***** Dataset *****

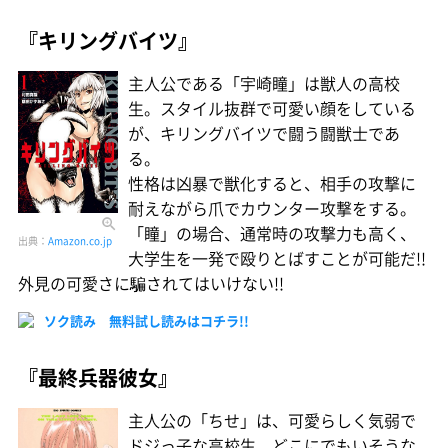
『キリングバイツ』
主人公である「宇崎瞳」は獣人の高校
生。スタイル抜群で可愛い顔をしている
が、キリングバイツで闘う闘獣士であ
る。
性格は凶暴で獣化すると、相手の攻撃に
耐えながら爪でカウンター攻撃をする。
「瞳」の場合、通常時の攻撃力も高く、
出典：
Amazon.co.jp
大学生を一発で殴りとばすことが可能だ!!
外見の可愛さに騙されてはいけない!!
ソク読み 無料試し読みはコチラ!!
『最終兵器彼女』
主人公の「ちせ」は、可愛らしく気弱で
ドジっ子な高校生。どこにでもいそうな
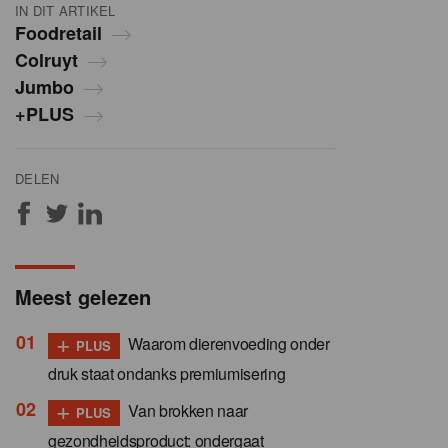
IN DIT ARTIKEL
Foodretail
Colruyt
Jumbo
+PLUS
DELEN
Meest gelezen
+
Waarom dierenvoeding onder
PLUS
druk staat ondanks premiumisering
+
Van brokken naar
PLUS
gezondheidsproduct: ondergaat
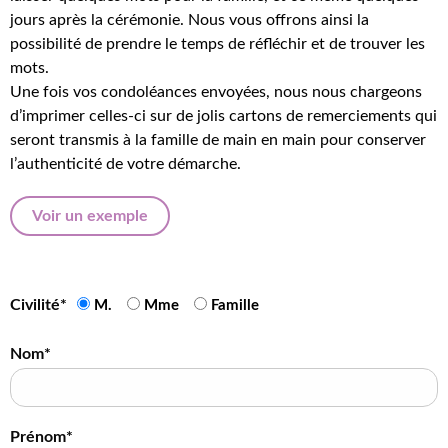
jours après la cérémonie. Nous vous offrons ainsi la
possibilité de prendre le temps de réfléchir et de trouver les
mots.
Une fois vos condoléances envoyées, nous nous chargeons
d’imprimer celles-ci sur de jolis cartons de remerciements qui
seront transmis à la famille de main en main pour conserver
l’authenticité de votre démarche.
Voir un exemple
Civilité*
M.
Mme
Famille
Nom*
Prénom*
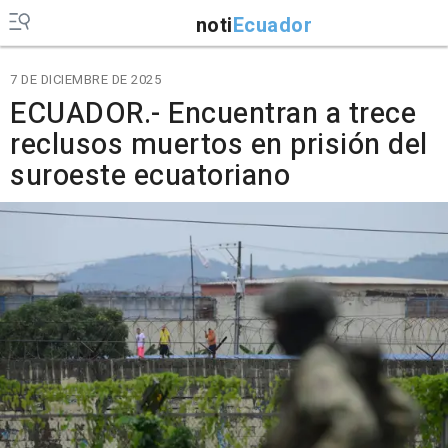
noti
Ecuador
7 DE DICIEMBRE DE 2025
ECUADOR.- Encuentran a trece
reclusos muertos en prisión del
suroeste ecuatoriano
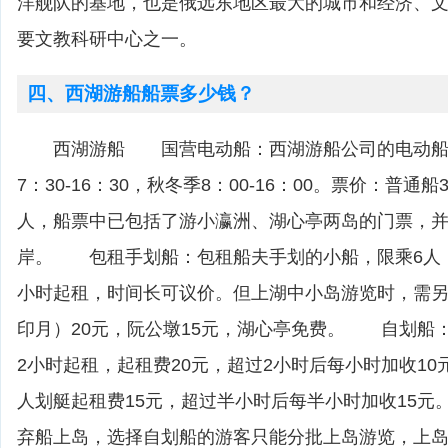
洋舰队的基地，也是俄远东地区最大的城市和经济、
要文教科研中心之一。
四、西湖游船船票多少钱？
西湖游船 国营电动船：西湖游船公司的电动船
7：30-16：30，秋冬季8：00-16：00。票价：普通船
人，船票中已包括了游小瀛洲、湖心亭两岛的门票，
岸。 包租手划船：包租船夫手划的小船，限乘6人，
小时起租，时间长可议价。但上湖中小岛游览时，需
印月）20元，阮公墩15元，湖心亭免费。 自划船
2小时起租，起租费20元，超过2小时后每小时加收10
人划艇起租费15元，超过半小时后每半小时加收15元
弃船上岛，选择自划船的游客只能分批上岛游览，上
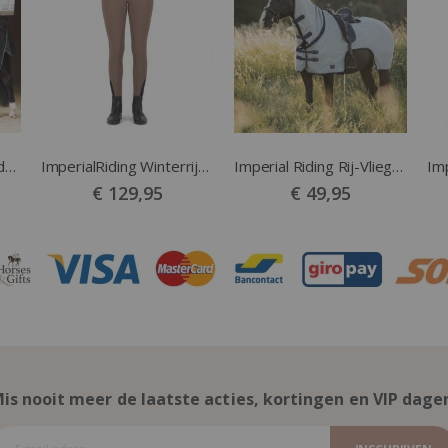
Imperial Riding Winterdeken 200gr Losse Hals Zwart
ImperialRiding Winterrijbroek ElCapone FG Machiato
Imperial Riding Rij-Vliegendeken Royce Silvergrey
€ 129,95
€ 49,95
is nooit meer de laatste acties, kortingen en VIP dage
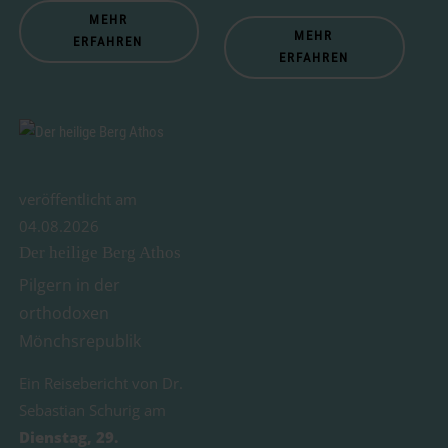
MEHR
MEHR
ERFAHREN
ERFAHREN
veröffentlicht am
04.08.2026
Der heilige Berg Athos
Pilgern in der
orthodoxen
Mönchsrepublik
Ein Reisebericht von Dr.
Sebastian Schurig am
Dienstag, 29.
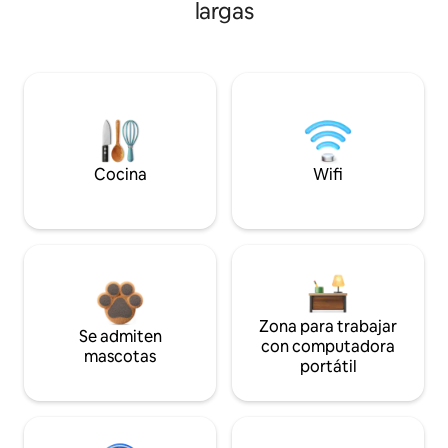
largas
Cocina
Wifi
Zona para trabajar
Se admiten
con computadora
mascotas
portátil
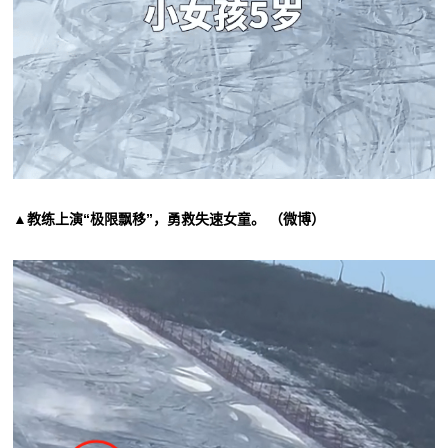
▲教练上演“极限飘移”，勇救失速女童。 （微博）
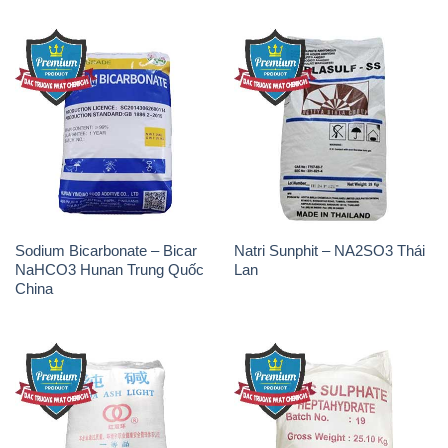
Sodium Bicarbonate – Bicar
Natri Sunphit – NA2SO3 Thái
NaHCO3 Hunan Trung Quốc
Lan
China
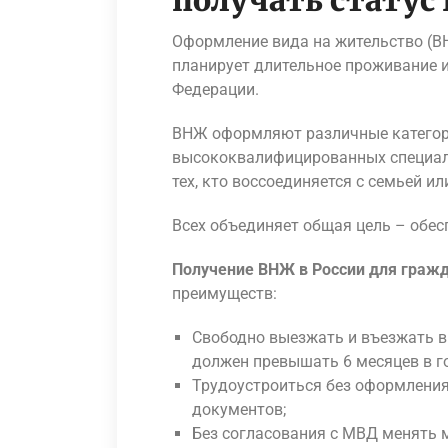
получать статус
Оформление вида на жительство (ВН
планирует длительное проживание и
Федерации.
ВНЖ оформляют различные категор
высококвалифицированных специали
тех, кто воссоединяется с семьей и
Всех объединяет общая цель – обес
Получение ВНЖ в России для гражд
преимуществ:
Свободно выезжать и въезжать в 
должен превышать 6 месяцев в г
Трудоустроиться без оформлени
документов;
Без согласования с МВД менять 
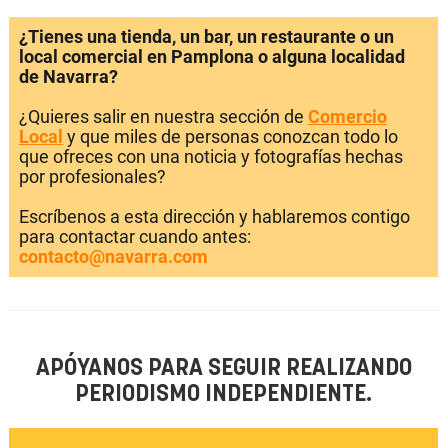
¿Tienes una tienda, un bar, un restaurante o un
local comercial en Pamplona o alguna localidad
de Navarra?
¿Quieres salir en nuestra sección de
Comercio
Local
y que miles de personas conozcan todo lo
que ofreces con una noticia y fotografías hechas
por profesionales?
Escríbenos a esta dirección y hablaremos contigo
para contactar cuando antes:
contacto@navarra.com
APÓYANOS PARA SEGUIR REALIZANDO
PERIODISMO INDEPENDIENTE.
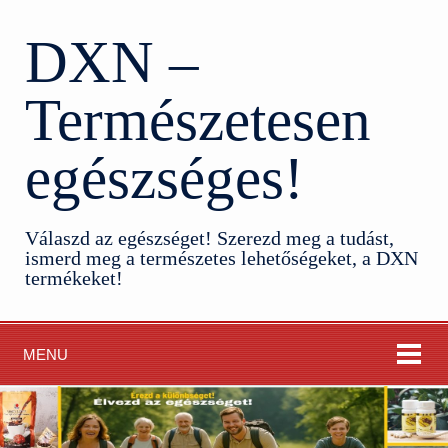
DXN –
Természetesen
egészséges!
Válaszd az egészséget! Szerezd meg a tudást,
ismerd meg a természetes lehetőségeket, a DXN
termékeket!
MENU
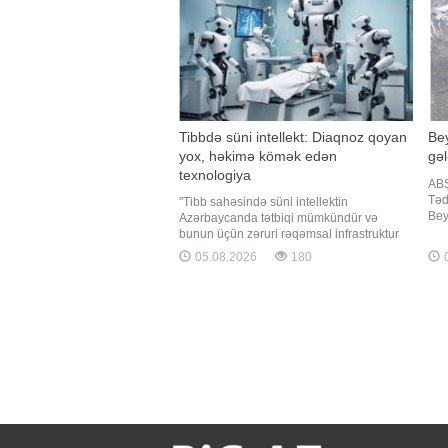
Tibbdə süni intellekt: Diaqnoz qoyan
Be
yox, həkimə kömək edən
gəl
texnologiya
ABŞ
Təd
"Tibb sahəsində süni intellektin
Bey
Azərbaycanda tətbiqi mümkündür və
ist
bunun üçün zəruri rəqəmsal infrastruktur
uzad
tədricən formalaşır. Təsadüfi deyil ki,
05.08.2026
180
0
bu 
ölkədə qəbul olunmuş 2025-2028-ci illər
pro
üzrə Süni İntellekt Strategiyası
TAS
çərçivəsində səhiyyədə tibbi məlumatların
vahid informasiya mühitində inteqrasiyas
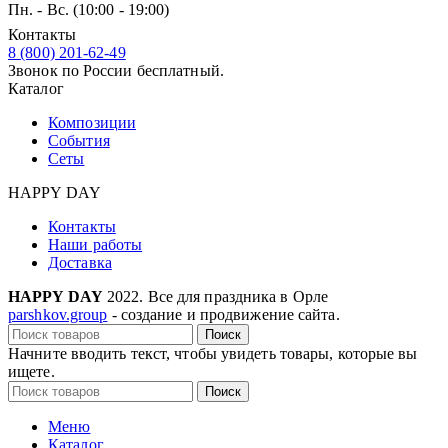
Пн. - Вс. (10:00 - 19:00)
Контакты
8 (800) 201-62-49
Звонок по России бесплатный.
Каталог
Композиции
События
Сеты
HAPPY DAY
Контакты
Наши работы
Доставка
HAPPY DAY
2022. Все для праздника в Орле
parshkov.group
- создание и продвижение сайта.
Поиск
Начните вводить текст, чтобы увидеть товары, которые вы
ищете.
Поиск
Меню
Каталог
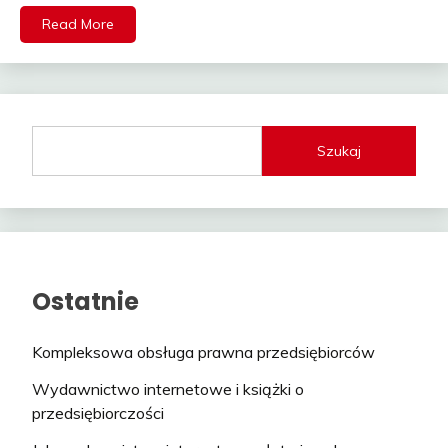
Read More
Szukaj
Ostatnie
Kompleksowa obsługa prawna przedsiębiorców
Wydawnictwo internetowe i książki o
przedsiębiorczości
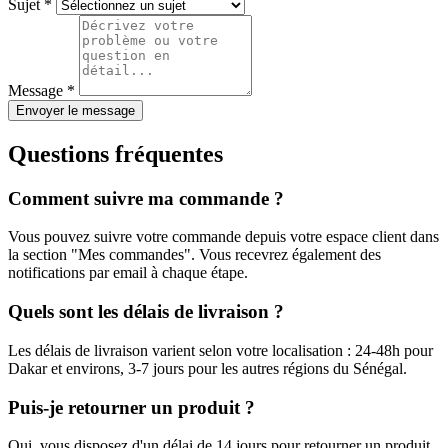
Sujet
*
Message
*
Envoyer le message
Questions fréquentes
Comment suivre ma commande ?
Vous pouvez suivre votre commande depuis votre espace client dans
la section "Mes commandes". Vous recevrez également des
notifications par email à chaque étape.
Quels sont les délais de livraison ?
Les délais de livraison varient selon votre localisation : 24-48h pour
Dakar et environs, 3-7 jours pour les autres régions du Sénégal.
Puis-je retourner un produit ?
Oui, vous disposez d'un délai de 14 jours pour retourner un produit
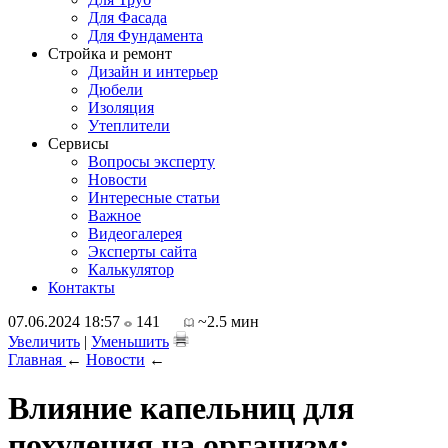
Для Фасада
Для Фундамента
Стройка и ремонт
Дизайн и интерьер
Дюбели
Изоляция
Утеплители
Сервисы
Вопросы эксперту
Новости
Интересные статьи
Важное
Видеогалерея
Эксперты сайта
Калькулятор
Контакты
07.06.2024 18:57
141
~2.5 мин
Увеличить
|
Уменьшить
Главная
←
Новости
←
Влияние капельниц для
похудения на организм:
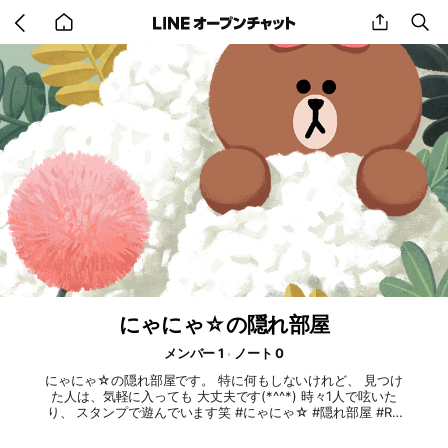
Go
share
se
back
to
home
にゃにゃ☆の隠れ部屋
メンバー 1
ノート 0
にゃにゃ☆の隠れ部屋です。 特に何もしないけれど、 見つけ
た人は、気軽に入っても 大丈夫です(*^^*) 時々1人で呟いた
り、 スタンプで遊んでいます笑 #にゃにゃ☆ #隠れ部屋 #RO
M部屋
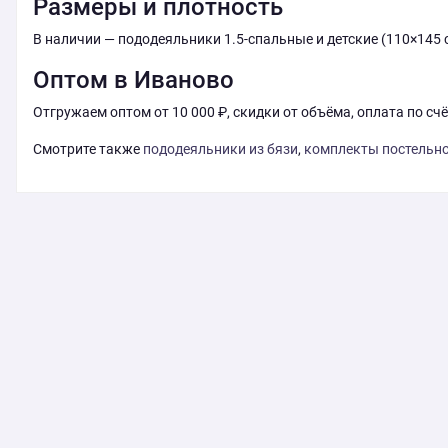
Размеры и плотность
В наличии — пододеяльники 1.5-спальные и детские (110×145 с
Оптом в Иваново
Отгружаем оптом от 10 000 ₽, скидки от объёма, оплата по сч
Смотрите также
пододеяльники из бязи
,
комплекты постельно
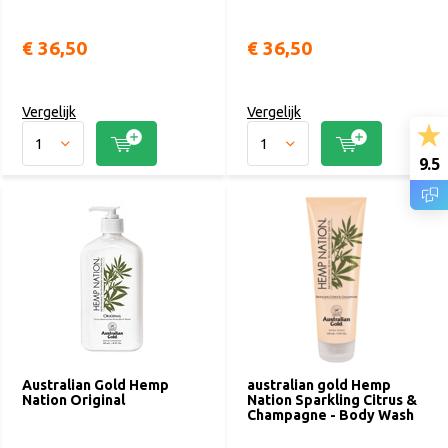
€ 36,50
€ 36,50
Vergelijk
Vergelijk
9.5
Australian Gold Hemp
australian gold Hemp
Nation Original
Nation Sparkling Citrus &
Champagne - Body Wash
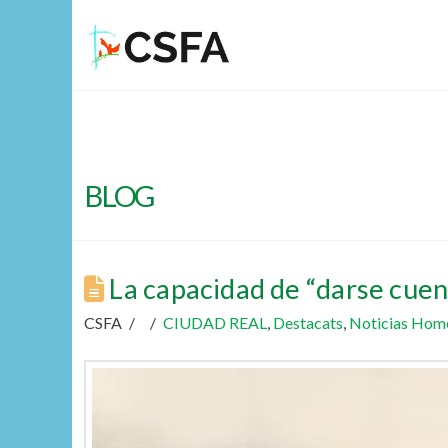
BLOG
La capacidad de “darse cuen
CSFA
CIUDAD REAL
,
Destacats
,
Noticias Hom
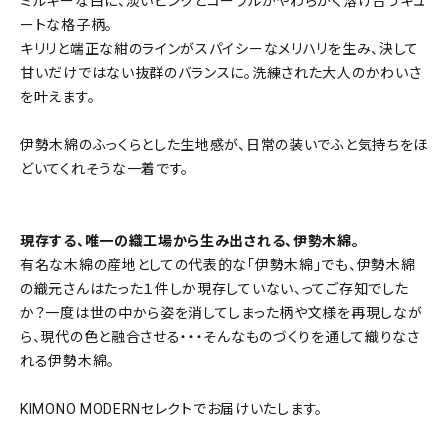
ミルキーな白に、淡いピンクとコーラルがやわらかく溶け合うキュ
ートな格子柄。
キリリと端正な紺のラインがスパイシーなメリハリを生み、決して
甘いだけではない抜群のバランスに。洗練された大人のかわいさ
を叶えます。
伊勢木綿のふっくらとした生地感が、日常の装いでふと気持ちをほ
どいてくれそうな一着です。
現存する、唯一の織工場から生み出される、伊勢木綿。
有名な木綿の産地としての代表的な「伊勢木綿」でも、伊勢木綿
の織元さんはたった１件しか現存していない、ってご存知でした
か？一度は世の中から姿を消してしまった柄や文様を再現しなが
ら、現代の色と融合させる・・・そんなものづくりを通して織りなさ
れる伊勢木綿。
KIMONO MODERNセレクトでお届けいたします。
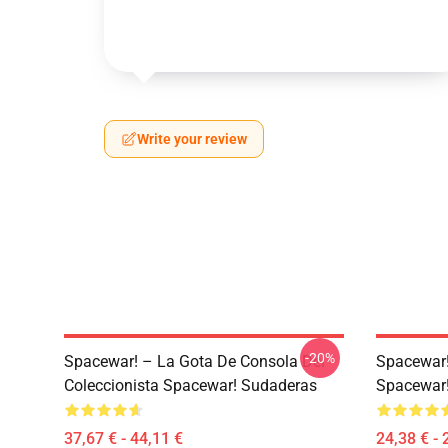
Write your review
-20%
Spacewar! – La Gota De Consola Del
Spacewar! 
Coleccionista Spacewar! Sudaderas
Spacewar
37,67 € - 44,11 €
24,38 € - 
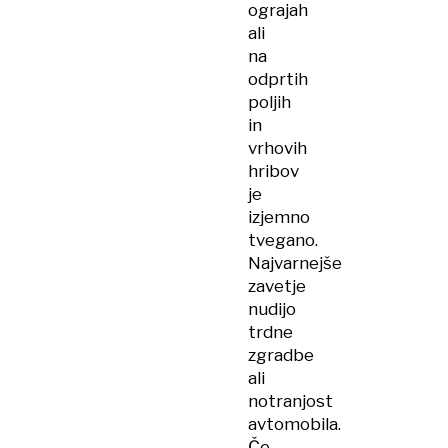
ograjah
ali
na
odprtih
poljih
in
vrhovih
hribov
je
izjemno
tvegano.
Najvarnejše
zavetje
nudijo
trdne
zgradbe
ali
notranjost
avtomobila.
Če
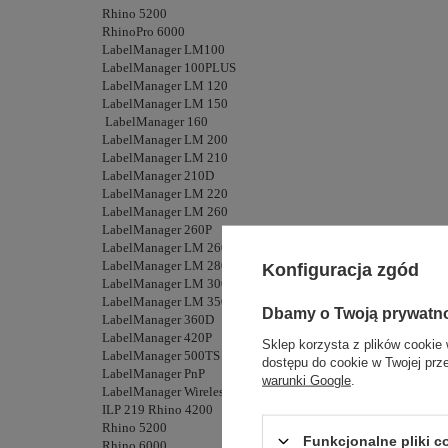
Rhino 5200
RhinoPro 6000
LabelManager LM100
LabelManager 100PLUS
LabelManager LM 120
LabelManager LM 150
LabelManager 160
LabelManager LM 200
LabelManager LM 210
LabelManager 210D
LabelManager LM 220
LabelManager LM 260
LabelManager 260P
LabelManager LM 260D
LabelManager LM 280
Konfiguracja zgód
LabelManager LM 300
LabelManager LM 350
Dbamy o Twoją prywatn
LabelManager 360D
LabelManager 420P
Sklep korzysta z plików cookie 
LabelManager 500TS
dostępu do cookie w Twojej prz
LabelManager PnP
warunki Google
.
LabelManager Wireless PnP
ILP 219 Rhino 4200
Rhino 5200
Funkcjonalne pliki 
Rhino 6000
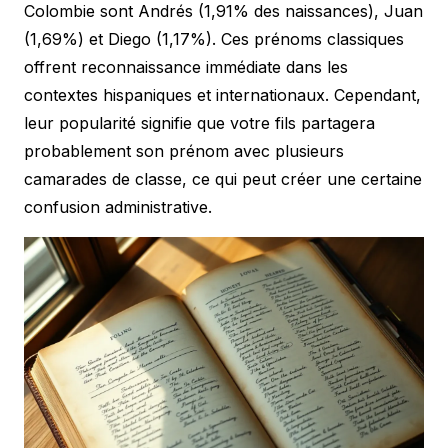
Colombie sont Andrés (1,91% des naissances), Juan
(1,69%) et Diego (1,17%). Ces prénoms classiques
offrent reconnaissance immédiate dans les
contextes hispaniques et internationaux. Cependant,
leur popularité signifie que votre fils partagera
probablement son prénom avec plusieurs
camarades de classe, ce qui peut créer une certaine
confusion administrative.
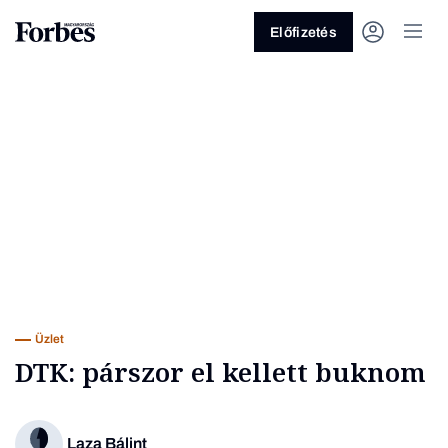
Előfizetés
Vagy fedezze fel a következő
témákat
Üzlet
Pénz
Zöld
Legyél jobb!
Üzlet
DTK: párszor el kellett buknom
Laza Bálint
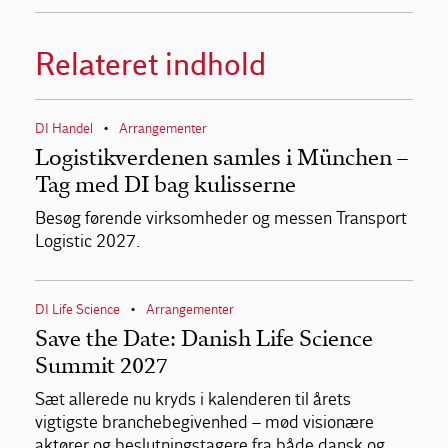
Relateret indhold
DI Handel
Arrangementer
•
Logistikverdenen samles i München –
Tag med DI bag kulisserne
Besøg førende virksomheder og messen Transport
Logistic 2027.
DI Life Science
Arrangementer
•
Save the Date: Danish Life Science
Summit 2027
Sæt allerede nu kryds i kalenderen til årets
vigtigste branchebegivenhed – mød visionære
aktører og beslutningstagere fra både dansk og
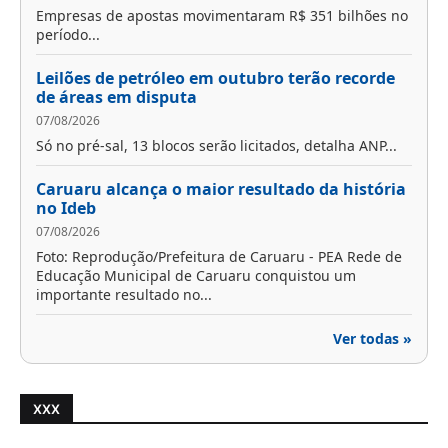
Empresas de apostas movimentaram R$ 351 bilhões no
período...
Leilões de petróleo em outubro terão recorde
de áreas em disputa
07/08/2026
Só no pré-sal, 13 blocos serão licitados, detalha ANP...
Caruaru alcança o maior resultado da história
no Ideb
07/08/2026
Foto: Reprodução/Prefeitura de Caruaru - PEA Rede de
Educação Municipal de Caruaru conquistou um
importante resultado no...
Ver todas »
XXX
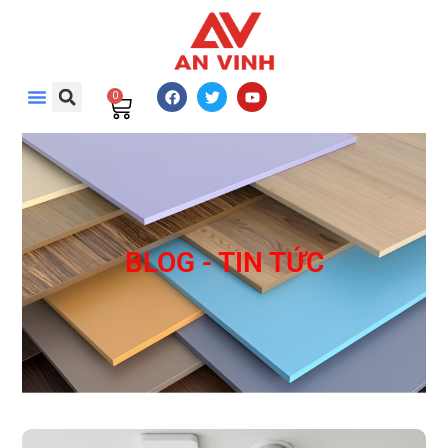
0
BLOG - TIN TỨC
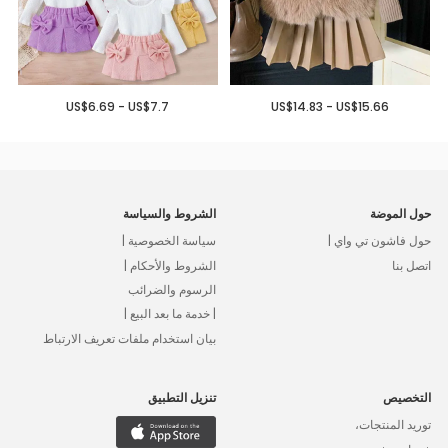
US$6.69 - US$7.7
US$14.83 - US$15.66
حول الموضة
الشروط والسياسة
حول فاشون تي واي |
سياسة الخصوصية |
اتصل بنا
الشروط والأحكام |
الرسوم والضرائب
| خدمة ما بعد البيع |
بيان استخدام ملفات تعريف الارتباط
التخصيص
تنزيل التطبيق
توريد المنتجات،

*****

- [Prompt]
Set down exactly the lines running from the beginning of the entries above to the line that contains "Zona para trabajar", including both, and leave out pictures.

- [Finished exercise]
『キリングバイツ』
主人公である「宇崎瞳」は獣人の高校
生。スタイル抜群で可愛い顔をしている
が、キリングバイツで闘う闘獣士であ
る。
性格は凶暴で獣化すると、相手の攻撃に
耐えながら爪でカウンター攻撃をする。
「瞳」の場合、通常時の攻撃力も高く、
出典：
Amazon.co.jp
大学生を一発で殴りとばすことが可能だ!!
外見の可愛さに騙されてはいけない!!
ソク読み 無料試し読みはコチラ!!
『最終兵器彼女』
主人公の「ちせ」は、可愛らしく気弱で
ドジっ子な高校生。どこにでもいそうな
IN DIT ARTIKEL
Foodretail
Colruyt
Jumbo
+PLUS
DELEN
Meest gelezen
+
Waarom dierenvoeding onder
PLUS
druk staat ondanks premiumisering
+
Van brokken naar
PLUS
gezondheidsproduct: ondergaat
jours après la cérémonie. Nous vous offrons ainsi la
possibilité de prendre le temps de réfléchir et de trouver les
mots.
Une fois vos condoléances envoyées, nous nous chargeons
d’imprimer celles-ci sur de jolis cartons de remerciements qui
seront transmis à la famille de main en main pour conserver
l’authenticité de votre démarche.
Voir un exemple
Civilité*
M.
Mme
Famille
Nom*
Prénom*
noti
Ecuador
7 DE DICIEMBRE DE 2025
ECUADOR.- Encuentran a trece
reclusos muertos en prisión del
suroeste ecuatoriano
洋舰队的基地，也是俄远东地区最大的城市和经济、
要文教科研中心之一。
四、西湖游船船票多少钱？
西湖游船 国营电动船：西湖游船公司的电动船
7：30-16：30，秋冬季8：00-16：00。票价：普通船
人，船票中已包括了游小瀛洲、湖心亭两岛的门票，
岸。 包租手划船：包租船夫手划的小船，限乘6人，
小时起租，时间长可议价。但上湖中小岛游览时，需
印月）20元，阮公墩15元，湖心亭免费。 自划船
2小时起租，起租费20元，超过2小时后每小时加收10
人划艇起租费15元，超过半小时后每半小时加收15元
弃船上岛，选择自划船的游客只能分批上岛游览，上
Imperial Riding Winterdeken 200gr Losse Hals Zwart
ImperialRiding Winterrijbroek ElCapone FG Machiato
Imperial Riding Rij-Vliegendeken Royce Silvergrey
€ 129,95
€ 49,95
is nooit meer de laatste acties, kortingen en VIP dage
MEHR
MEHR
ERFAHREN
ERFAHREN
veröffentlicht am
04.08.2026
Der heilige Berg Athos
Pilgern in der
orthodoxen
Mönchsrepublik
Ein Reisebericht von Dr.
Sebastian Schurig am
Dienstag, 29.
largas
Cocina
Wifi
Zona para trabajar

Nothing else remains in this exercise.